#### [What the task requires]
Reproduce, please, the line that holds "Case Studies" and all later lines through the end of the entries below, exactly; omit pictures.

#### [Data section]
——————————

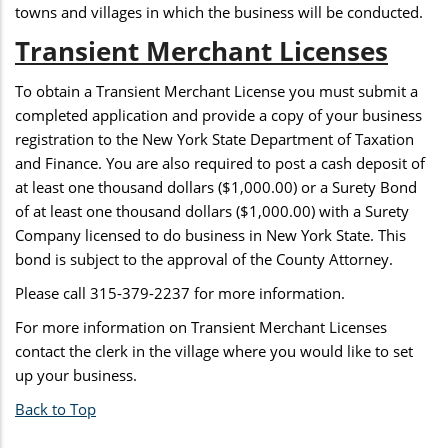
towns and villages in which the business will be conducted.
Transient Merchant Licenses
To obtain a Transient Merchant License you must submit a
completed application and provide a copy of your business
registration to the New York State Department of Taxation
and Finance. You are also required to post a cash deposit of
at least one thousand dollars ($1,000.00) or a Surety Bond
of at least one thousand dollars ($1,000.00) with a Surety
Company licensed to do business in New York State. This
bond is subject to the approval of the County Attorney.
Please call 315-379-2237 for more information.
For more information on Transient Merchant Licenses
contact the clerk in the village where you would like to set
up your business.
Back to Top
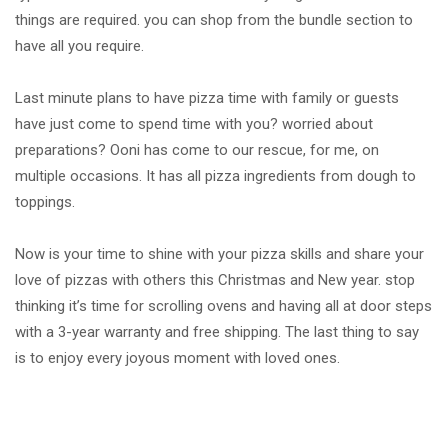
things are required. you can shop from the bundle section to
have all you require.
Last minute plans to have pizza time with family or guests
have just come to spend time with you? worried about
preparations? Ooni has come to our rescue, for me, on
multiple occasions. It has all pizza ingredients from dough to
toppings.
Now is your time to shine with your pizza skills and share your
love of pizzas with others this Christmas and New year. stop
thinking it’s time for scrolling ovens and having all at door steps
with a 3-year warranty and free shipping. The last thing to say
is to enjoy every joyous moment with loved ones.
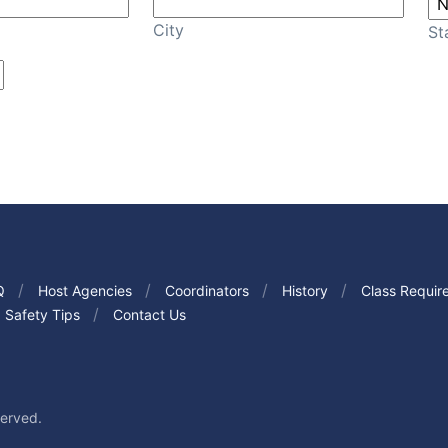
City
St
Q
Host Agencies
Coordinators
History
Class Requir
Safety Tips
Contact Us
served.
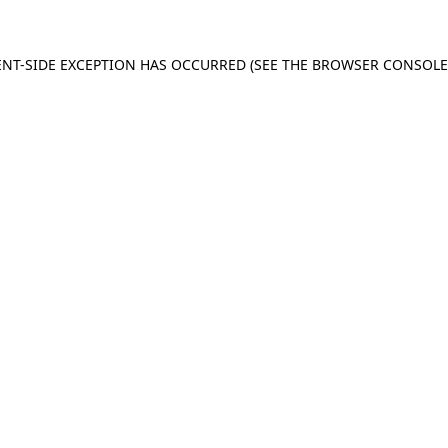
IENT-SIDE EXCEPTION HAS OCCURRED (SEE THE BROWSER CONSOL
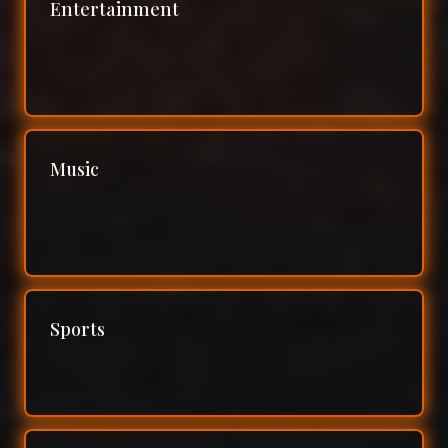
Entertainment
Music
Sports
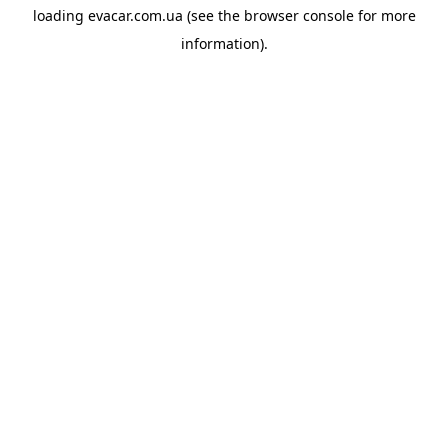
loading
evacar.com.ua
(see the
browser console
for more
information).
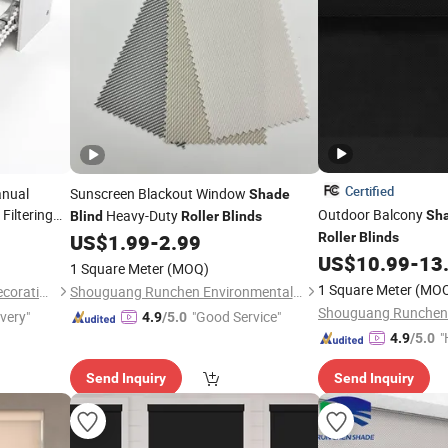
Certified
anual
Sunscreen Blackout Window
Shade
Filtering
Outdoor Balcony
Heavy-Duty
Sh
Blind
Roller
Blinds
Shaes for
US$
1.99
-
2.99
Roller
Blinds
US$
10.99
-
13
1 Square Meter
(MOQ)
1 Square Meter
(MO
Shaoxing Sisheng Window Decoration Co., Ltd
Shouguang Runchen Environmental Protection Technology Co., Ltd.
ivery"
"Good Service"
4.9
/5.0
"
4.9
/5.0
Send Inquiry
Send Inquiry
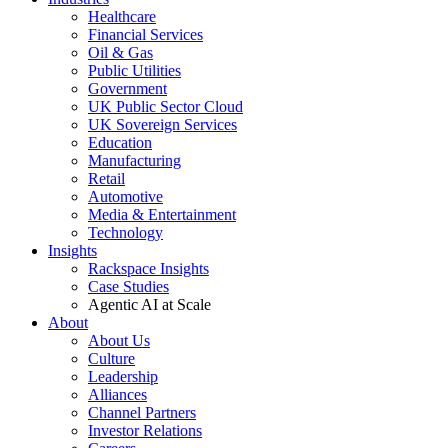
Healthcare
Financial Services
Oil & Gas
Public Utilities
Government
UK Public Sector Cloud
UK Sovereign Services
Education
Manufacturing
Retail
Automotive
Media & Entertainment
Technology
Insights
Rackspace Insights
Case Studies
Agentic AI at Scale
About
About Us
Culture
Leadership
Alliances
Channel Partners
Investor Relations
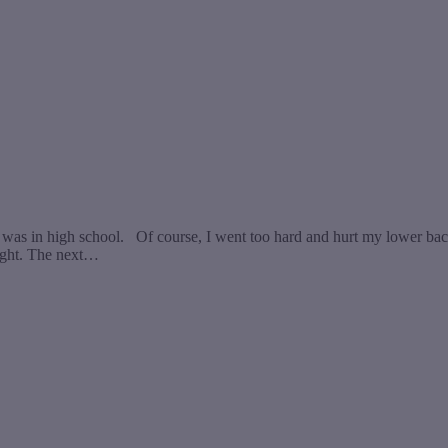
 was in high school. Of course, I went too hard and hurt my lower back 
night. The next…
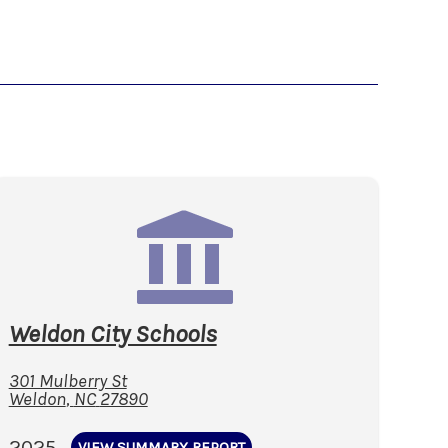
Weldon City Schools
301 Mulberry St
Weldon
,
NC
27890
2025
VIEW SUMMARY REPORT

——————————

#### [Result for this exercise]
Case Studies
Agentic AI at Scale
About
About Us
Culture
Leadership
Alliances
Channel Partners
Investor Relations
 was in high school. Of course, I went too hard and hurt my lower back 
night. The next…
Weldon City Schools
301 Mulberry St
Weldon
,
NC
27890
2025
VIEW SUMMARY REPORT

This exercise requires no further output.